The Applicant is granted leave to appeal
against the whole of the judgment and order dated
19
March 2024
to the Supreme Court of
Appeal.
2.
The costs of the application for leave to
appeal are costs in the appeal.
JUDGMENT
Hefer AJ
[1] The main
grounds relied upon in this application for leave to appeal against
an order in terms of which I dismissed an
urgent application for an
interim interdict, pending a review application which the applicant
intends to bring, relates principally
to ten aspects of the judgment
and order, being:
(i)
the Court’s finding that the pending
review and the anticipated disciplinary hearing against the applicant
constitutes an
alternative remedy;
(ii)
the
Court’s finding by following
Ithala
SOC Ltd v South African Reserve Bank Prudential Authority and
Others
[1]
(
Ithala
),
a judgment by a lower court, that the review constitutes a suitable
remedy under the circumstances wherein the Constitutional
Court on
more than one occasion followed a different approach;
(iii)
the Court’s failure to take into
consideration the second part of the recommendations which related to
the first respondent,
namely that the post must be re-advertised and
filled in accordance with prescribed requirements for filling all
vacancies in the
public service;
(iv)
the Court’s failure to appreciate the
applicant’s case involved rights guaranteed in the Bill of
Rights especially ss
33(1) and 10 of the Constitution;
(v)
the Court’s failure to consider the
applicant’s prospect of success of the review;
(vi)
the Court’s finding that the first
and third respondents are under no obligation to accept any of the
recommendations of the
second respondent, under the circumstances
wherein the evidence before the Court showed that the first and
second respondents not
only accepted the recommendations of the
second respondent, but they are already implementing them;
(vii)
the Court’s finding that the
applicant has not satisfied the alternative remedy and irreparable
harm requisites;
(viii)
the Court’s finding that the interim
relief sought by the applicant will not have the effect that the
applicant is trying
to achieve;
(ix)
the Court’s finding that the role of
the first respondent was only limited to declare the process to fill
the post of Director:
Fiscal Policy, a flawed process and regard it
as null and void; and
(x)
the Court’s finding on costs.
The Court’s
finding that the review and the anticipated disciplinary hearing
constitutes alternative remedy and failure to
consider prospect of
success on review:
[2]
Mr Molotsi, appearing for the applicant, referred me, as far as the
alternative remedy requisite is concerned, to the
matter of
Economic
Freedom Fighters v Gordhan and Others: Public Protector and Another v
Gordhan and Others
[2]
(
EFF-matter
),
where the Constitutional Court had the following to say about an
interim interdict:
‘
Turning
to the present matter, it should be borne in mind that both
applicants seek urgently to appeal an interim interdict, which
is
purely interlocutory in nature. An interim interdict is a
temporary order that aims to protect the rights of an Applicant,
pending the outcome of a main application or action. It attempts to
preserve or restore the
status
quo
until a final decision relating to the rights of the parties can be
made by the review court in the main application.’
[3]
[3] In my judgment
I have dealt with the facts pertaining to the
EFF-matter
and
indicated to what extent they are distinguishable from the present
matter. In particular, unfortunately for the applicant,
the
declaration by the first respondent to the effect that the process is
already held to be flawed, may have already affected
the reputation
and integrity of the applicant. That is in the past and will
continue until the report by the second respondent
had been set aside
on review. Even if the interim relief was granted, as sought by the
applicant, it would not have had the effect
which the applicant was
trying to achieve and motivated for by the applicant herself. The
implementation of the recommendations
pertaining to the first
respondent will not do away with how the reputation and integrity of
the applicant has been affected through
the report of the second
respondent up to date. As stated, the first respondent has already
declared the process to fill the post
of Director: Fiscal Policy to
be flawed and it has already been declared null and void.

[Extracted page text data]

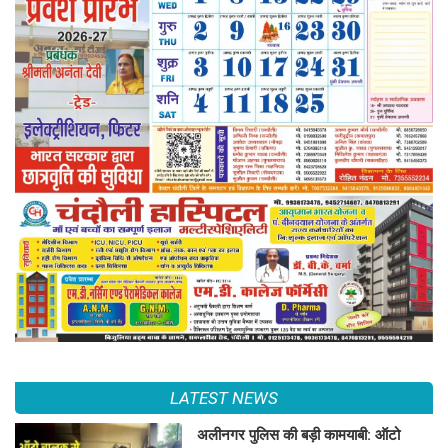
LATEST NEWS
अलीनगर पुलिस की बड़ी कामयाबी: ऑटो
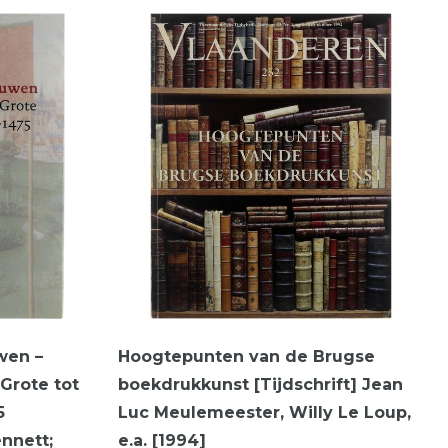
wen –
Hoogtepunten van de Brugse
Grote tot
boekdrukkunst [Tijdschrift] Jean
5
Luc Meulemeester, Willy Le Loup,
nnett;
e.a. [1994]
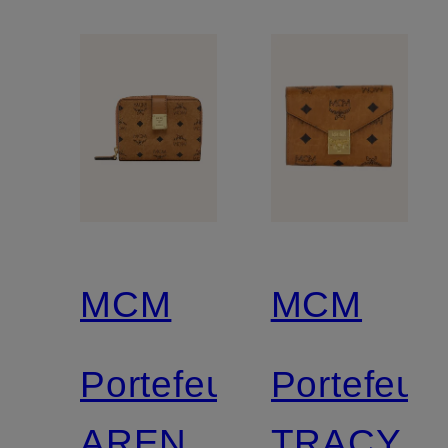
MCM
MCM
Portefeuille
Portefeuil
AREN
TRACY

*Parts of the exercise:*
1. Answer these questions from the judgment:
(a) To which court is the applicant granted leave to appeal?
(b) Who appeared for the applicant?
(c) The process to fill which post was declared flawed?
2. Reproduce the part of the judgment starting at "the Court’s finding that the interim" and ending at "finding on costs.".

*Solutions by task:*
1.
(a) The Supreme Court of Appeal.
(b) Mr Molotsi.
(c) Director: Fiscal Policy.

2.
the Court’s finding that the interim
relief sought by the applicant will not have the effect that the
applicant is trying
to achieve;
(ix)
the Court’s finding that the role of
the first respondent was only limited to declare the process to fill
the post of Director:
Fiscal Policy, a flawed process and regard it
as null and void; and
(x)
the Court’s finding on costs.